The information recorded in the unit(s) (sometimes also called the ship’s black box) may include the following information:
a. Position, date, time using GPS
b. Speed log – Speed through water or speed over ground
c. Gyro compass – Heading
d. Radar – As displayed or AIS data if no off-the-shelf converter available for the Radar video
e. ECDIS – A screen capture every 15 seconds and a list of navigational charts in use every 10 minutes or when a chart change occurs
f. Audio from the bridge, including bridge wings
g. VHF radio communications
h. Echo sounder – Depth under keel
ı. Main alarms – All IMO mandatory alarms
i. Hull openings – Status of hull doors as indicated on the bridge
j.

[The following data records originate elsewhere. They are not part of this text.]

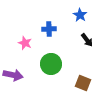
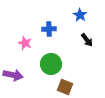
brown square: moved 18 px left, 4 px down
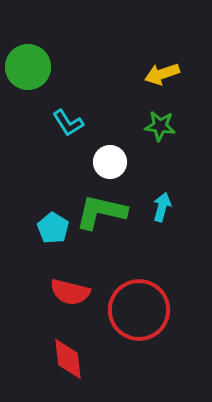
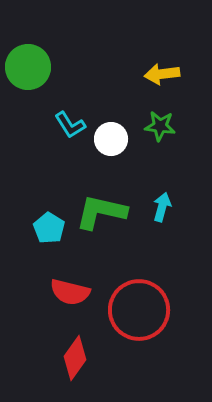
yellow arrow: rotated 12 degrees clockwise
cyan L-shape: moved 2 px right, 2 px down
white circle: moved 1 px right, 23 px up
cyan pentagon: moved 4 px left
red diamond: moved 7 px right, 1 px up; rotated 42 degrees clockwise
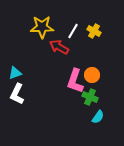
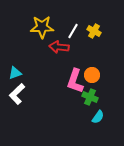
red arrow: rotated 24 degrees counterclockwise
white L-shape: rotated 20 degrees clockwise
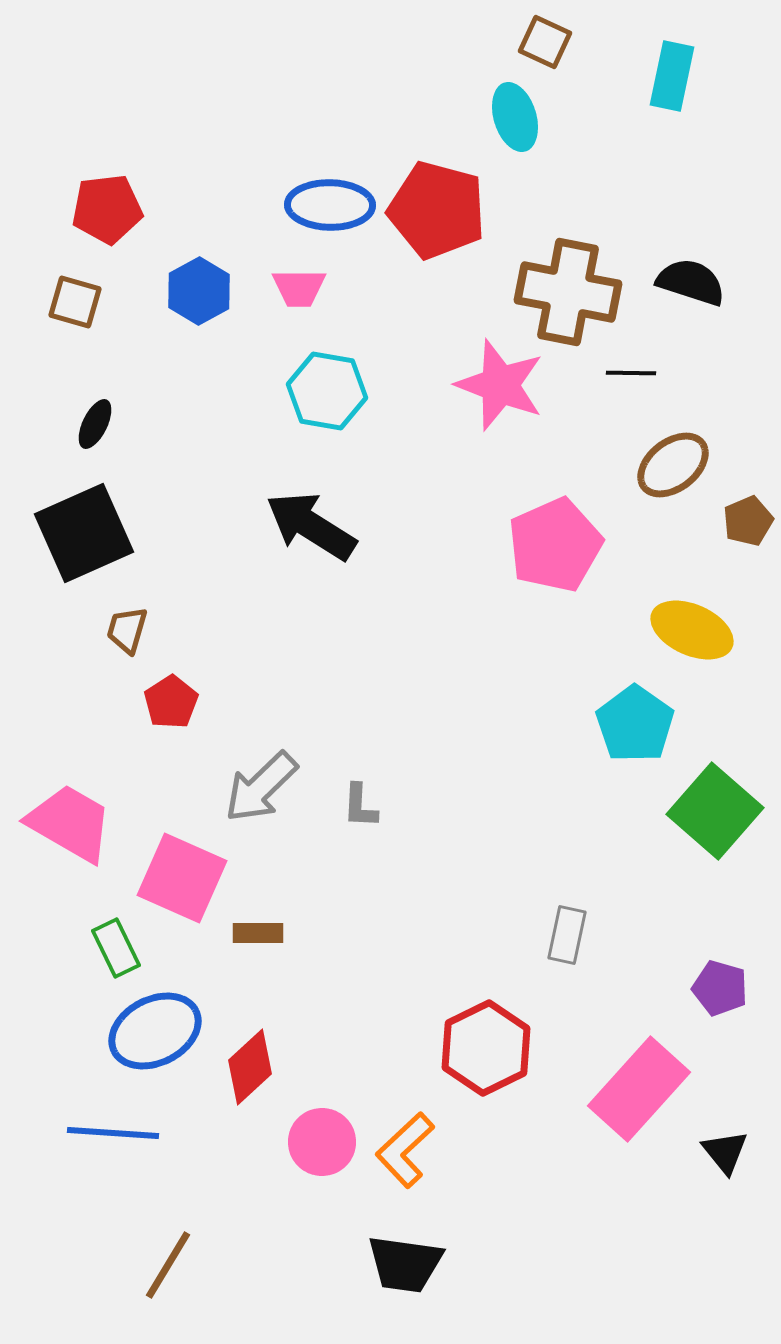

Watertight & fire doors status as indicated on the bridge
k. Hull stress – Accelerations and hull stresses
l. Rudder – Order and feedback response
m. Engine/Propeller – Order and feedback response
n. Thrusters – Status, direction, amount of thrust % or RPM
o. Anemometer and weather vane – Wind speed and direction
Regulations require that ships record weather data including wind speed, with the data displayed continuously on the ship bridge. The ship’s captain is able to use this data to navigate around storms, increasing safety for passengers and crew.
Facsimile (fax) is a means of providing weather information to ships at sea. The information is presented as a chart (map), showing barometric high pressures, low pressures, pressure gradients, wind speed and direction, and temperature.

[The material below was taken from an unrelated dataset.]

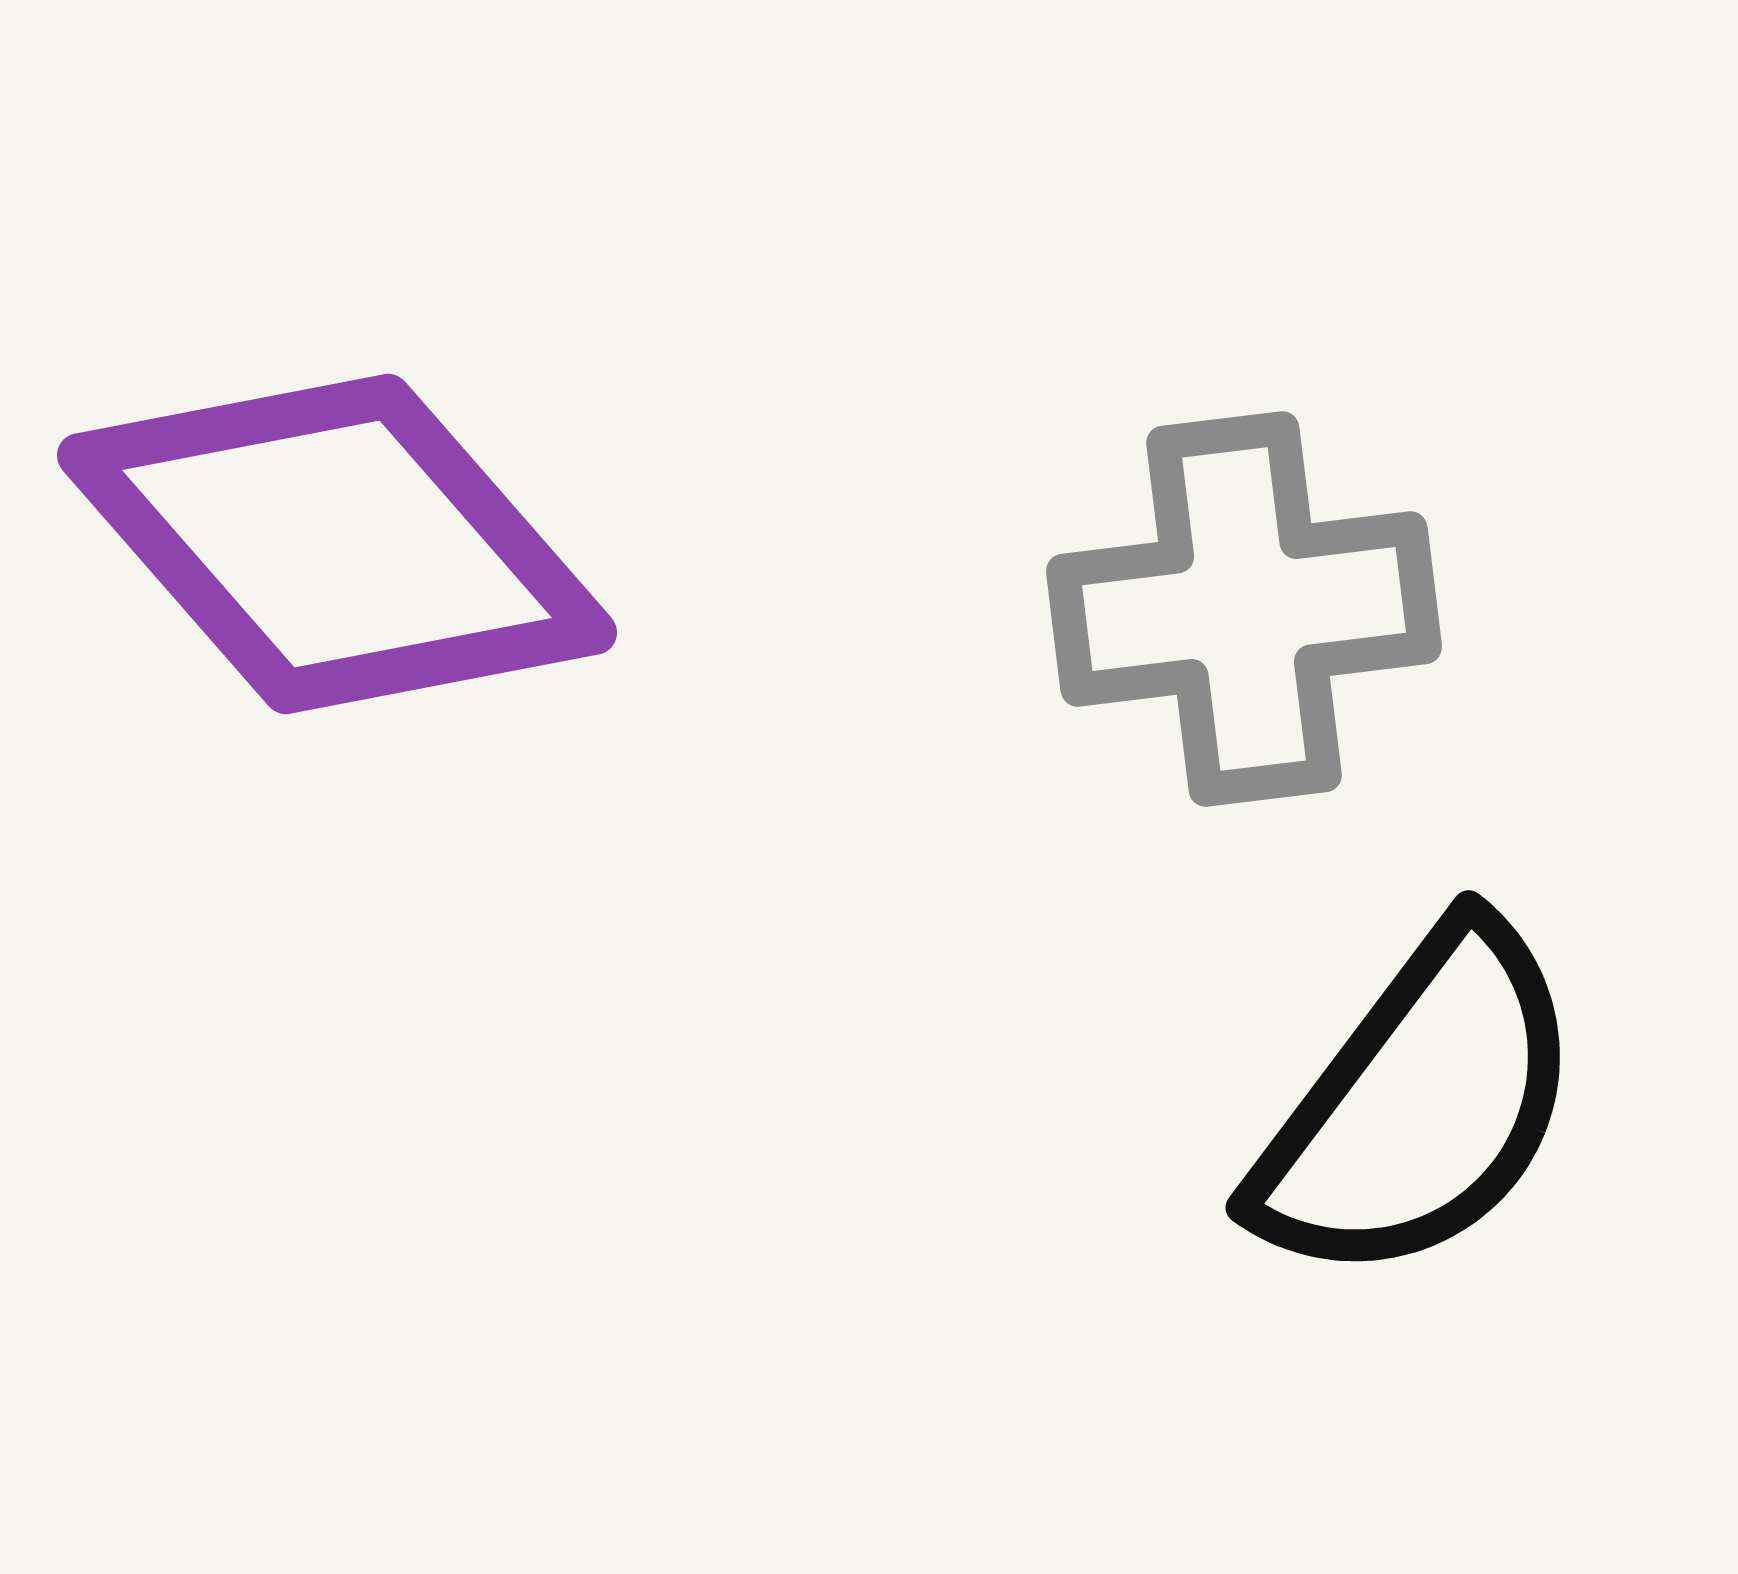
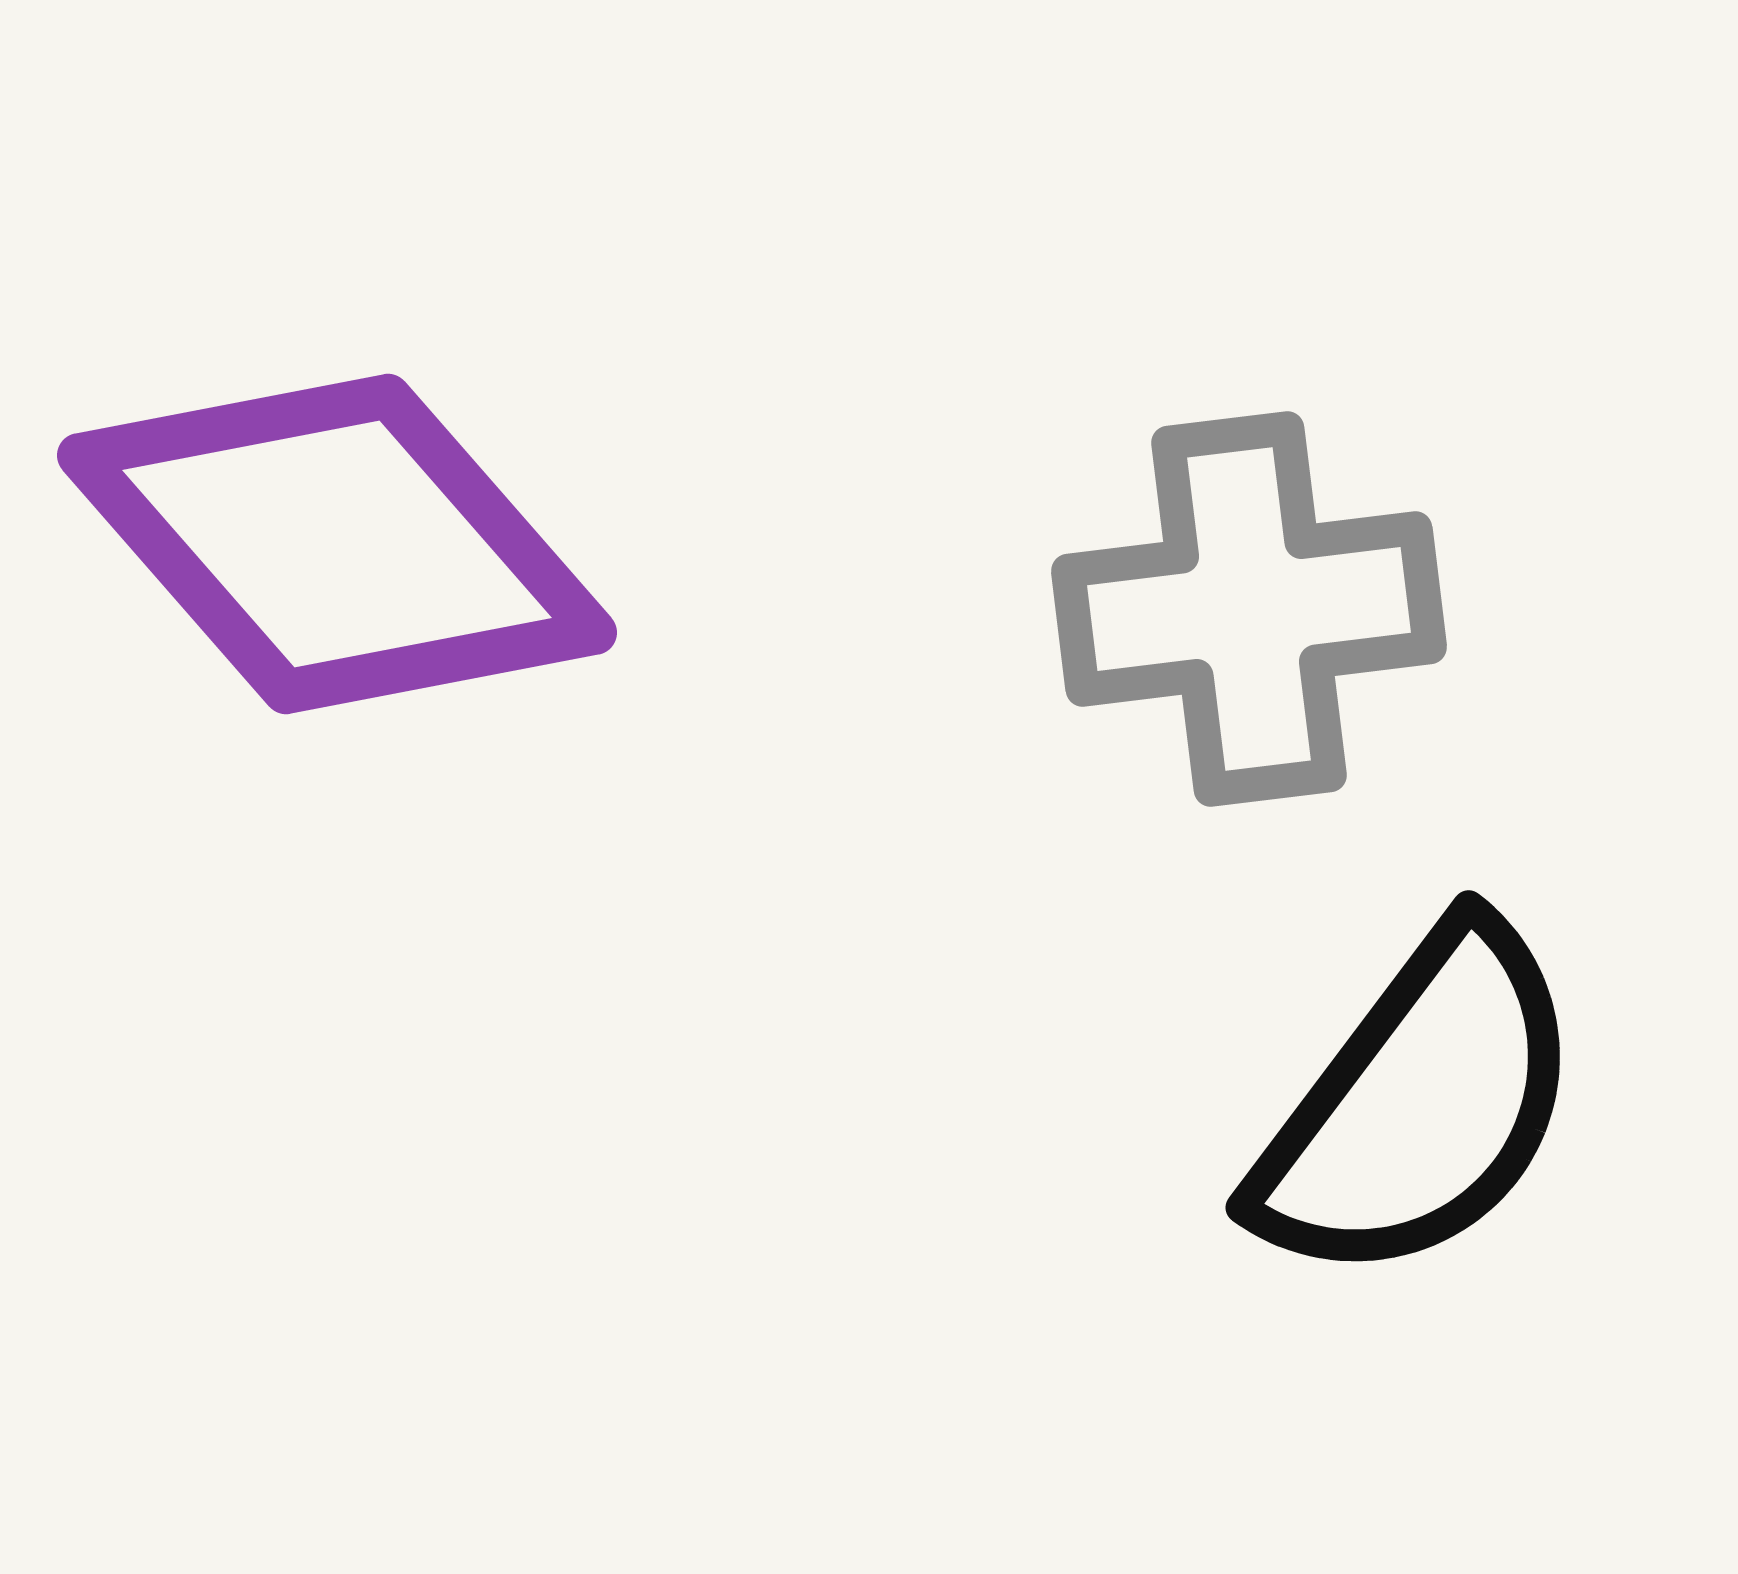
gray cross: moved 5 px right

Schedules for facsimile weather broadcast were provided in marine publications and could also be sent via facsimile.
The Ship Security Alert System (SSAS) is a safety measure for strengthening ship’s security and subduing acts of piracy and/or terrorism against shipping. Widely Acknowledged as a part of the International Ship and Port Facility Security Code (ISPS code), the Ship Security Alert System (SSAS) complements the International Maritime Organization (IMO)’s attempts to increase maritime vessel security.
Cospas-Sarsat, with International Maritime Organization’s cooperation, came up with this project of Ship Security Alert System (SSAS). The basic idea is that in case of an attempted piracy effort, terrorist act, or any other incident which can be defined as a threat to the ship under the maritime security, the ship’s SSAS beacon would be activated, responding to which an appropriate law-enforcement or military forces would be dispatched for rescue. The Ship Security Alert System (SSAS) beacon and the Aircraft Transponder Emergency Code 7700 are operated on the fundament of similar principles.
The SSAS is a type of silent ship security alarm system which, when activated, does not issue any audio-visual signal on the ship or to nearby vessels or security forces. The alert in most cases is first received by the ship’s owner or an SSAS management third party, then passed to the ship’s flag state, and these receivers are obliged to inform the national authorities of the coastal states where the ship is sailing.
The Flag States decide who will be the initial recipient of the security alerts from the ships. The recipient may be one or more parties designated by the Flag State as competent authorities, which may include the Company (shipowner) or a SSAS manaegement third party.